(Document images and their source code)

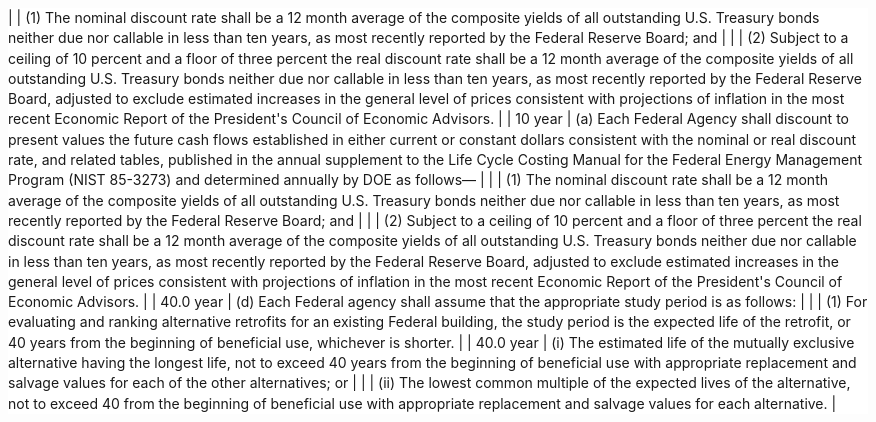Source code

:|            |               (1) The nominal discount rate shall be a 12 month average of the composite yields of all outstanding U.S. Treasury bonds neither due nor callable in less than ten years, as most recently reported by the Federal Reserve Board; and                                                                                                                                                                                                                                                                                                                                                                                     |
|            |               (2) Subject to a ceiling of 10 percent and a floor of three percent the real discount rate shall be a 12 month average of the composite yields of all outstanding U.S. Treasury bonds neither due nor callable in less than ten years, as most recently reported by the Federal Reserve Board, adjusted to exclude estimated increases in the general level of prices consistent with projections of inflation in the most recent Economic Report of the President's Council of Economic Advisors.                                                                                                                        |
| 10 year    | (a) Each Federal Agency shall discount to present values the future cash flows established in either current or constant dollars consistent with the nominal or real discount rate, and related tables, published in the annual supplement to the Life Cycle Costing Manual for the Federal Energy Management Program (NIST 85-3273) and determined annually by DOE as follows&#8212;                                                                                                                                                                                                                                                   |
|            |               (1) The nominal discount rate shall be a 12 month average of the composite yields of all outstanding U.S. Treasury bonds neither due nor callable in less than ten years, as most recently reported by the Federal Reserve Board; and                                                                                                                                                                                                                                                                                                                                                                                     |
|            |               (2) Subject to a ceiling of 10 percent and a floor of three percent the real discount rate shall be a 12 month average of the composite yields of all outstanding U.S. Treasury bonds neither due nor callable in less than ten years, as most recently reported by the Federal Reserve Board, adjusted to exclude estimated increases in the general level of prices consistent with projections of inflation in the most recent Economic Report of the President's Council of Economic Advisors.                                                                                                                        |
| 40.0 year  | (d) Each Federal agency shall assume that the appropriate study period is as follows:                                                                                                                                                                                                                                                                                                                                                                                                                                                                                                                                                   |
|            |               (1) For evaluating and ranking alternative retrofits for an existing Federal building, the study period is the expected life of the retrofit, or 40 years from the beginning of beneficial use, whichever is shorter.                                                                                                                                                                                                                                                                                                                                                                                                     |
| 40.0 year  | (i) The estimated life of the mutually exclusive alternative having the longest life, not to exceed 40 years from the beginning of beneficial use with appropriate replacement and salvage values for each of the other alternatives; or                                                                                                                                                                                                                                                                                                                                                                                                |
|            |               (ii) The lowest common multiple of the expected lives of the alternative, not to exceed 40 from the beginning of beneficial use with appropriate replacement and salvage values for each alternative.                                                                                                                                                                                                                                                                                                                                                                                                                     |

The problem :: Please count how many lines in the rows above contain the word "expected", matching case exactly, and reply with only that number.

Response to this task :: 2